Items from today's (2-1-05) NYTimes and Post: Bernie Ebbers is on trial, immature teenage brains don't mature until the mid-20's, religions compete for adherents, and the former science editor of the NYTimes recounts her unpleasant experiences as a woman in male-dominated science.

Scientists have shown by MRI's that teenage brains are awash in a sea of emotions, ungoverned by wisdom and thought, highly susceptible to peer influences, aiming for eminence and distinction, yet dependent on the comfort of the group. Now they're saying we don't mature until 25 or so (some people, humorists especially are never mature).

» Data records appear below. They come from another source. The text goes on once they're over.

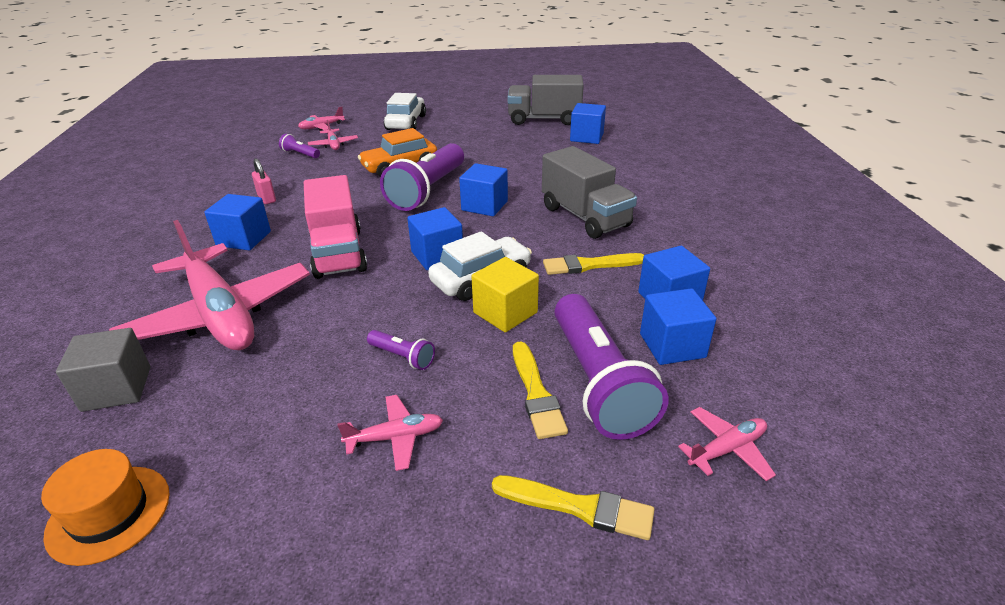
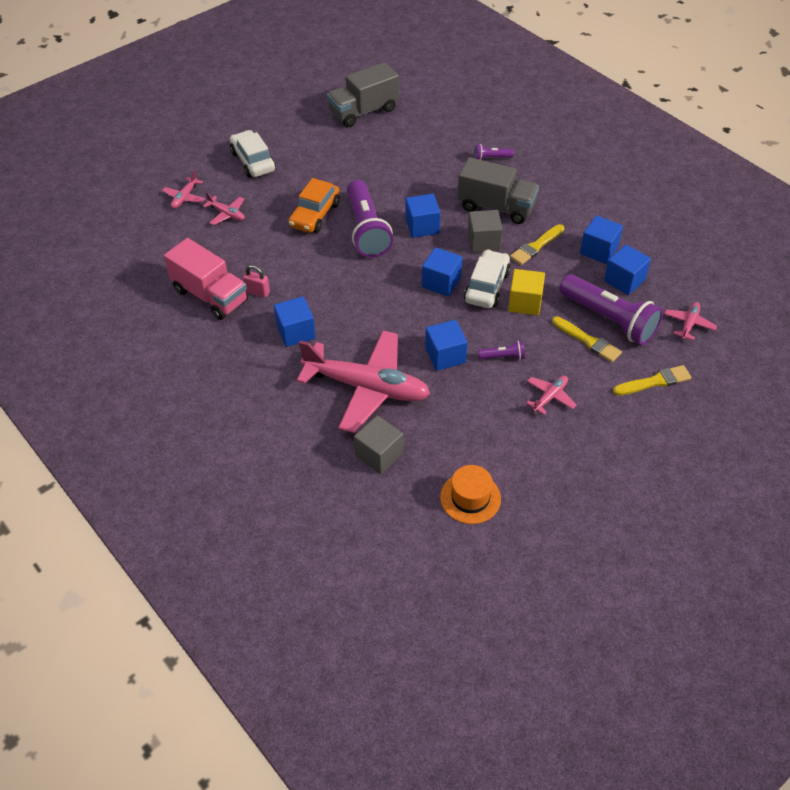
camera: 35 degrees left, 15 degrees up
(300, 154) = (214, 237): purple flashlight -> purple flashlight (491, 158)
(338, 253) = (376, 311): pink truck -> pink truck (210, 295)
(531, 239) = (483, 242): none -> grey cube
(586, 137) = (418, 121): blue cube -> blue cube (445, 355)

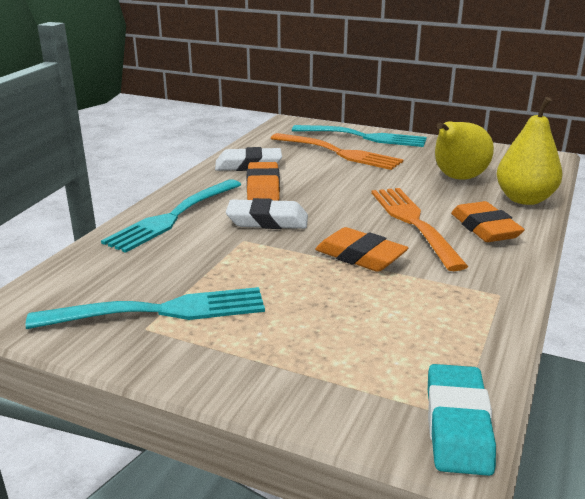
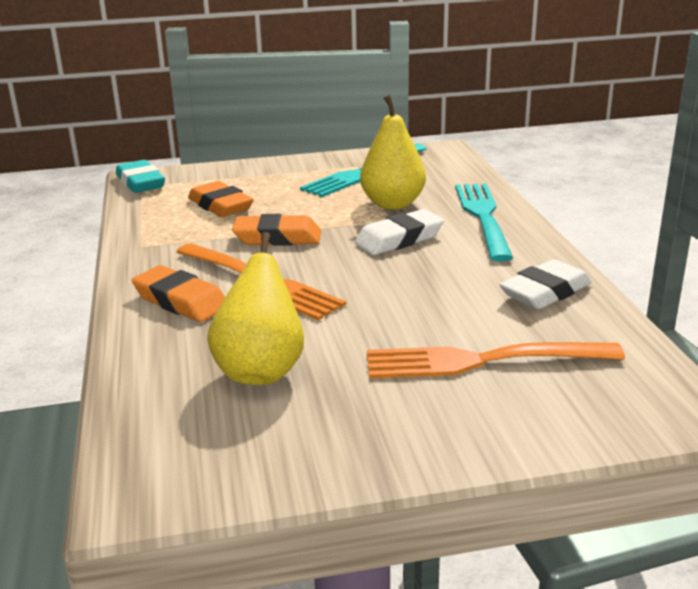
camera: 145 degrees right, 0 degrees up
(263, 188) = (468, 269): orange eraser -> orange eraser (220, 206)
(363, 137) = (507, 420): turquoise fork -> none
(524, 199) = (148, 363): yellow pear -> yellow pear (392, 204)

Mr. Ebbers is reported to have denied any accounting expertise by pointing out that he was a phys ed major in college. This is intended to distance himself from responsibility for the accounting frauds that took MCI-Worldcom into bankruptcy.

Take yourself back to the 60's–the young Bernie Ebbers in high school is one of the jocks, who are the apex of the social pyramid. The jocks look down on the brains, who are interested in such things as math and science. Some of the jocks have brains, some of the brains can jock, but to occupy safe and secure social niches they minimize similarities and accentuate the differences. The male brains, being in a lower position, then become macho, although in a suitably subtle way, in pursuing their interest in math and science, thereby marking off their turf from being invaded by females. (50 years ago the female brains were genetically programed towards marriage, that mutations have since disabled that gene and the one that made females throw from the elbow.)

The women, who've been discouraged from math and science all along, have been winnowed down to a small number. That means the theory of the "tipping point" applies, the intellectual neighborhood has gone to the dogs, and the few remaining women flee to more comfortable intellectual pursuits.

Years pass, and Bernie (do we use the diminutive at his request, or to express our own resentment) has money and position. But he's still maintaining the distinction between him–he's the glorious leader able to hire and fire the brains, who know those accounting mysteries. Real men don't count, they lead. (Thinking of the new personnel system proposed for the Homeland Security department–wouldn't Ebbers have done Sullivan's performance evaluation, so wouldn't he be responsible regardless of how well he understands accounting? )

Take a wider picture–the jocks and nerds and women have settled into ruts, but some miss something, something that a church, a religious belief can fill. Searching for an answer, they look for churches with clear identities, as clear as the identities of the groups in high school. One way for a church to make a mark is to capitalize on anxieties caused by scientific and technological advances. Where some on the left go for radical environmentalism and opposition to genetic modifications, others take the course of attacking Darwin and evolution. It's a rewarding course–there's no need to give up any of the benefits of modern science. But it's easy to take modern science as claiming the high ground of knowledge, and very human to believe anything that will undermine that claim.